Budget priorities:Miranda said in the past she has had a hard time finding programs for her children, having to go to other cities. However, in prioritizing issues, while upset library programs will be cut, she is concerned about cuts in public safety as well. Miranda expressed support for the city's plans to build a downtown plaza, likely on a 1.18 acre piece of property on Burnham Street.
Liz Newton said she is running her campaign based on priorities, people and partnerships.
A longtime former assistant Tigard city manager who worked for the city for 37 years before she retired in 2017, she currently serves on the Tigard Budget Committee. Newton said one of the top issues she would like to see addressed would be to look at finding solutions in cutbacks in the city's general fund, which is a long-term issue.
In addition, Newton said she wants to address traffic congestion through focused conversations with ODOT and Washington County and the continued maintaining of the investments the city has already made to parks and roads.
Newton said what she's discovered in the past is that by working with other agencies the city has been able to solve many of its problems.
Traffic, congestion and Southwest Corridor/MAX line:"I'm a big advocate of transportation options," Newton said. She said she has concerns about the current Southwest Corridor light rail proposal incuding the station location on the east side of Hall, along with its connection to downtown Tigard and the location of a proposed operation and maintenance facility. While she does support future study of the Soutwest Corridor light rail proposal, Newton said the current proposal needs to be revised so it benefits Tigard.
Meanwhile, Newton said Tigard needs to be at the table during any type of transportation issue, advocating for what's best for Tigard and its residents.
Housing issues:Newton said she would like to talk with Washington County housing officials to get an idea of what they think the best solution is for the affordable housing dilemma, noting if the exact plans for funding are too specific it ties the hands of those trying to help residents find affordable residences. While she still has questions related to Metro's housing bond, she added, "We need to do something." Regarding homelessness in the city, Newton said one way to help the situation would be by aiding Tigard police who need resources to connect with the homeless, pointing out that the city has made headway to addressing some issues. She pointed to the Tigard Public Library as one success the city has had in aiding the homeless, noting that access to library computers is provided one night a week and that one librarian has made it so a social worker can come in to help answer questions the homeless might have.

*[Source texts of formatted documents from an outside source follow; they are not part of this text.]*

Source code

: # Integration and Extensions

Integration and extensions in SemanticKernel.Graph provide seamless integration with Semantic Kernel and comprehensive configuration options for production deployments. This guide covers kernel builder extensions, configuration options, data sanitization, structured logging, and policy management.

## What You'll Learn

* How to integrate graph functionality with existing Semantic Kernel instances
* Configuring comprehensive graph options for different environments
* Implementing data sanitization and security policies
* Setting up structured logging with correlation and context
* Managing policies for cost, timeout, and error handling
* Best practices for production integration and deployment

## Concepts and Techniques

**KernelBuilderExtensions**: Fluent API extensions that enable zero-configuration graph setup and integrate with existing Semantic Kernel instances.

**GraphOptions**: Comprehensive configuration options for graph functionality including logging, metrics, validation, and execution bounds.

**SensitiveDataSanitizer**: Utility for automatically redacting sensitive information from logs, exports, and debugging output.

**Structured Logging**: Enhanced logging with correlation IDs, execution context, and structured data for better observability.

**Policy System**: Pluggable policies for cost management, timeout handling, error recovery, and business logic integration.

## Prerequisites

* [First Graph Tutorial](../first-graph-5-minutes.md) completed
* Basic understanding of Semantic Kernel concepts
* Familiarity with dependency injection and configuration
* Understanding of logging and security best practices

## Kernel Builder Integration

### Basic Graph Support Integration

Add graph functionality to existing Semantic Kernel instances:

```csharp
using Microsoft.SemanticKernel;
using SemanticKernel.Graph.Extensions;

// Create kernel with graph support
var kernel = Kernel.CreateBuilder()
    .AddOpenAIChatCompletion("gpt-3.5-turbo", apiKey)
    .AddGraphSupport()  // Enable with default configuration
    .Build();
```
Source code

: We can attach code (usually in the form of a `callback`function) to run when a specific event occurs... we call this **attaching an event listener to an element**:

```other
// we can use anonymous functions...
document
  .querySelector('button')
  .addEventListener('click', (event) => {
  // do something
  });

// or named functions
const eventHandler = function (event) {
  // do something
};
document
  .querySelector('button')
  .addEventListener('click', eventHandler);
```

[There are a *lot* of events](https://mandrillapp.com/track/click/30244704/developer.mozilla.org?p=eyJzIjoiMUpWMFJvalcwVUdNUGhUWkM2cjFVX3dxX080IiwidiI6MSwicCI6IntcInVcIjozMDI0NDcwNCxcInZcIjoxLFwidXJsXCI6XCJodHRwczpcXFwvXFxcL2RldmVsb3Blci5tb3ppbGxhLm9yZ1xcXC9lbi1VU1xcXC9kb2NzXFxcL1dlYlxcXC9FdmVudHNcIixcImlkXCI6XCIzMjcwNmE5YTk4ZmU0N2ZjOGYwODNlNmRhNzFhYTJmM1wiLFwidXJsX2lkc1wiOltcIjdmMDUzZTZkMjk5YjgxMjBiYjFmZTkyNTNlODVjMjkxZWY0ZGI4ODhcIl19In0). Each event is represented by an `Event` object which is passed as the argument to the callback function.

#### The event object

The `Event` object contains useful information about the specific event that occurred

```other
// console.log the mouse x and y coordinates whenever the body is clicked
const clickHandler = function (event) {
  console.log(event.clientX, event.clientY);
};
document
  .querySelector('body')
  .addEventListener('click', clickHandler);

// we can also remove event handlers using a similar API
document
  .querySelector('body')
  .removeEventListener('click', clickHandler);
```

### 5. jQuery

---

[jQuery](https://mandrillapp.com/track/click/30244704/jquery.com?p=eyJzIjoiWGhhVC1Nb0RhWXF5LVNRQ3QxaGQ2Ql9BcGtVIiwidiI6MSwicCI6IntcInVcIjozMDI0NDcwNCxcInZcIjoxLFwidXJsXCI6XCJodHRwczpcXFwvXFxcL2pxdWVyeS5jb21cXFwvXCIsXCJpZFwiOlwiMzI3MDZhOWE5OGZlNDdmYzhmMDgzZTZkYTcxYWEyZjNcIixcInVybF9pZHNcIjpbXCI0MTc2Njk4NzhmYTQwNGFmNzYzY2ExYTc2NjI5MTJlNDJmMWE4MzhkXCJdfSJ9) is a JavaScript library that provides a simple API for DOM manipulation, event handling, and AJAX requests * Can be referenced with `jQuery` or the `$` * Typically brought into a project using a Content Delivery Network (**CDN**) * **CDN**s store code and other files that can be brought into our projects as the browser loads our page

Budget priorities:Newton said public safety is a key issue, noting that officers dedicate 40 percent of their patrol calls to incidents related to homelessness and domestic violence. She said having enough officers on patrol is very important. She noted what appears to be of less concern to residents are proposed two-day-a-week closures of the library in the next budget cycle. Meanwhile, she said maintenance of city parks is an important with many city residents, something she wants to focus on as well.